厨房のウラ側チェック(73)PL法と飲食店(その3)
企業における製造物責任問題への取り組みの基本として、九州大学の北川俊光は、(1)PL法理論の理解(判例を含む)(2)PLP(Pr‐oduct Liability Prev‐ention)への取り組み(3)PS(Product Safety)への取り組み(4)PST(Product Safety Tech‐nology)への開発(5)PLD(Product Liability Defense)への取り組みの五つの基本をあげている。そして、これらの要素をそれぞれブリッジ化しての総合的な製造物責任問題への対応が必要としている。そこで今回からPLPと飲食店の対応方法について述べることにする。
PLPは、料理を中心とした事故予防である。いわゆる飲食に起因した衛生上の危害の発生の防止である。そして、その中心は食中毒の防止となる。料理は人が直接食べるものであり、その事故は直線的に被害をおよぼす。PLPのPはPrevention(予防)であり、企業の大小を問わず、PLPとして何をなすべきかである。
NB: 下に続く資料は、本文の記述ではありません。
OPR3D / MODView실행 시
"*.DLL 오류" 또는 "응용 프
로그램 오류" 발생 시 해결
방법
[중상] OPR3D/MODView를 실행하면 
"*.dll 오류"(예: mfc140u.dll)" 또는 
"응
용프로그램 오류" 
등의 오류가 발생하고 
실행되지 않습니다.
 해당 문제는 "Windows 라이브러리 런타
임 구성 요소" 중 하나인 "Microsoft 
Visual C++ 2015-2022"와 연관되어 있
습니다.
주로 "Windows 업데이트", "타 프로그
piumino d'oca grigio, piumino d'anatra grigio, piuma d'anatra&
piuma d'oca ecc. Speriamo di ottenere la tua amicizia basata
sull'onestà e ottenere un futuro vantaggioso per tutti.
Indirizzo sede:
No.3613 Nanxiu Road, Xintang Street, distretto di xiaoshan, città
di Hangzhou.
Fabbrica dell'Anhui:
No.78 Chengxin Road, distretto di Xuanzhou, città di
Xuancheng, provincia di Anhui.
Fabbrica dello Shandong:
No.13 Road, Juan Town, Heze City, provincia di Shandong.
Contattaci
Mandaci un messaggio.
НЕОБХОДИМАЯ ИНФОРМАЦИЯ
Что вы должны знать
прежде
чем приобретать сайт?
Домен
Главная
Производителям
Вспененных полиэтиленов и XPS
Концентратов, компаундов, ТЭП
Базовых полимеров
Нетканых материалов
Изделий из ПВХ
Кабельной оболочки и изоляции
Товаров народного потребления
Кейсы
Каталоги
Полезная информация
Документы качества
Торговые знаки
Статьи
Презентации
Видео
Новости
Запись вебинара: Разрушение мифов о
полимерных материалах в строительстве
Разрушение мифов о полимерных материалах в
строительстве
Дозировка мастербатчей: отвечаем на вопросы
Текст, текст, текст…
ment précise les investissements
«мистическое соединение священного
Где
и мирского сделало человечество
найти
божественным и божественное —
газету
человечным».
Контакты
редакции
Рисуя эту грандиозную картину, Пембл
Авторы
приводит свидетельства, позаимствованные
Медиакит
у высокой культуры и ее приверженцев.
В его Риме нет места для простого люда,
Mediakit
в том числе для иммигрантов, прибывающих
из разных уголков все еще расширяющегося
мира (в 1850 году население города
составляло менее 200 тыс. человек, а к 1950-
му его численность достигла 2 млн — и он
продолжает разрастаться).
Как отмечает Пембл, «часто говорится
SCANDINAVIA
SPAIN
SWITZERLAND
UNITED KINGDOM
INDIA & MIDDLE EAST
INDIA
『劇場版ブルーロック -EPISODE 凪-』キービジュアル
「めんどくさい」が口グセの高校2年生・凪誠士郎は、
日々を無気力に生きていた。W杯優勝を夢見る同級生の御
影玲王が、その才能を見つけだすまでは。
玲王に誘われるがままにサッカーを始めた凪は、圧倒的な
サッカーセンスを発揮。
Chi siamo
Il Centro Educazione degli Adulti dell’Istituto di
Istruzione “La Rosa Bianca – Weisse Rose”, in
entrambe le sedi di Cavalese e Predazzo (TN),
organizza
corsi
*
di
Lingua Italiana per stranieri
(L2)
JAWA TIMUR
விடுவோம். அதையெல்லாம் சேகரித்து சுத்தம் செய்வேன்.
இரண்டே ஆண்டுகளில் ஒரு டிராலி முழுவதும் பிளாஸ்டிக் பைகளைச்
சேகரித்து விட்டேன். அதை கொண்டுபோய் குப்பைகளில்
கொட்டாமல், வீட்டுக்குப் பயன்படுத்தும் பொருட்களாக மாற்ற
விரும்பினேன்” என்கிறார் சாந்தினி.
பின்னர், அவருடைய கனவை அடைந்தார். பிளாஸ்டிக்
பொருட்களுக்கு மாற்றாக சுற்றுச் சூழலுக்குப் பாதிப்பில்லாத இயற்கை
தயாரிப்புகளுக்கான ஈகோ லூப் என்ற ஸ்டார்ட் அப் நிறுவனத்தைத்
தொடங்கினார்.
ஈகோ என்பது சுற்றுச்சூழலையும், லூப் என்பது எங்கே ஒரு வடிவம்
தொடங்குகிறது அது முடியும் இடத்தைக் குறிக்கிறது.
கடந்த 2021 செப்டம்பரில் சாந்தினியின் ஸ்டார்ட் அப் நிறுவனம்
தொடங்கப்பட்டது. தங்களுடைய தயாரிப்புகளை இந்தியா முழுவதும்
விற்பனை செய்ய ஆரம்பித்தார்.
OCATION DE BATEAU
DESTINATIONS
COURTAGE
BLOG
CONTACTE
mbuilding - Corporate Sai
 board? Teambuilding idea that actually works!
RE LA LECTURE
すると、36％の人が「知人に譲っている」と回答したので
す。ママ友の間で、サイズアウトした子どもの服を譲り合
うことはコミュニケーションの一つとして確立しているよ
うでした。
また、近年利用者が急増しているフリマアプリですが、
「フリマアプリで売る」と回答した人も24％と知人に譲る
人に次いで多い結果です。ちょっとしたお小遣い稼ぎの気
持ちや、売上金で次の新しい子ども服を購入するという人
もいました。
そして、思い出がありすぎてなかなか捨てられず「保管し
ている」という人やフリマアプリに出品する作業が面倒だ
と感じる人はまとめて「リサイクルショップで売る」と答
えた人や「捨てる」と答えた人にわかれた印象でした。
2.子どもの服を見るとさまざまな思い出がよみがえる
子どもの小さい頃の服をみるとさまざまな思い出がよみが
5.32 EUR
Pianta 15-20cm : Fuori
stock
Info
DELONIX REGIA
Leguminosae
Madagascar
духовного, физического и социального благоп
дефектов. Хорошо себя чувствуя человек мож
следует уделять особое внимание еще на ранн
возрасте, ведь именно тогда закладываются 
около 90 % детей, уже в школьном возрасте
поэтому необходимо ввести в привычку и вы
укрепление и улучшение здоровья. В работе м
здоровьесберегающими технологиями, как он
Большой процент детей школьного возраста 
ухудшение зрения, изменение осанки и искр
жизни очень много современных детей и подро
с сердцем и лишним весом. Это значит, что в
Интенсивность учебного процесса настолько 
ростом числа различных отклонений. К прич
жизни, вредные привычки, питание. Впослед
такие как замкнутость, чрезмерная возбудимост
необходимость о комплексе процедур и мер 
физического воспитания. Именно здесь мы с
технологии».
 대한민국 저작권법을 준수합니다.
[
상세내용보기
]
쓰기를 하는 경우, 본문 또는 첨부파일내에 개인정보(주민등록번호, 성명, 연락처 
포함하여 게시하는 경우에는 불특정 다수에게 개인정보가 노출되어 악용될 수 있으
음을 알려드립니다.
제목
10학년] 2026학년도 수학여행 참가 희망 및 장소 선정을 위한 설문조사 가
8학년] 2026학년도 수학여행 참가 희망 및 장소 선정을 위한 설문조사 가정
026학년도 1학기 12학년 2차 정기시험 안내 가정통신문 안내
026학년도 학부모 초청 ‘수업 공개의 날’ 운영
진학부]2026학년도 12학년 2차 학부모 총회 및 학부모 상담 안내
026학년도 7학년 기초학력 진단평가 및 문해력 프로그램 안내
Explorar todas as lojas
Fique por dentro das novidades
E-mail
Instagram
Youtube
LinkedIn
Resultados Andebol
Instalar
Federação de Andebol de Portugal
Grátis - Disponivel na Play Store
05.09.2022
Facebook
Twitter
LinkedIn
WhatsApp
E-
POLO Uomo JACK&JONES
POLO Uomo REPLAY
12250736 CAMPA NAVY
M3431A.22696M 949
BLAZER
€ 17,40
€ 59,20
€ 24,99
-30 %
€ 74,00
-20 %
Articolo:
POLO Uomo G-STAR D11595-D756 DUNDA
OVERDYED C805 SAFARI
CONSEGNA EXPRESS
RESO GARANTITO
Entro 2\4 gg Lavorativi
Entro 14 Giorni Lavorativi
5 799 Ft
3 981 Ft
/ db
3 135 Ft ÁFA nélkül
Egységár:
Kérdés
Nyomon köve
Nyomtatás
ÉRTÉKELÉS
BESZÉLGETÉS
飲食店のPLPとして、第一に、従業員の衛生教育、第二に、仕入れに対する検品、第三に、下処理と調理法(五行五法)、第四に、TTT理論(Temperat‐ure Time Tolerance)、第五に、個人衛生、第六に、施設の不備不適の改善、第七に、掃除(洗浄と消毒)、第八に、検査と反省、第九に、PSとPSTの取り組み。しかし、大前提は衛生関係法規の遵守と苦情に対する誠実な処理対応であることに疑いの余地はない。
一般的に飲食店のPLPの行動計画は、計画(Pl‐an)↓実行(Do)↓確認(Check)↓処置(Act‐ion)のビジネス・サイクルと同様に進めることになる。PLPの第一歩を踏み出すためには、企業内にPLの対策委員会なる設置が必要不可欠となるであろう。では、このPLの対策委員会の組織をどのような組織構成にするかをまとめてみる。
PL対策委員会は、委員長を役付役員、副委員長を品質保証部門担当役員、委員として品質保証関係のワーキング・グループのグループ長、最後に、事務局は経営企画とか広報部などが良いと思われる。
なお、委員のワーキング・グループ役割については、(1)食品等の生物科学的安全性の確認(2)内部監査(3)PL関連文書管理(4)衛生教育(5)クレーム対応と被害拡大の防止(6)被害の発生原因の究明などがある。以上のPL対策委員会は、個人企業にとっても考え方は同じ。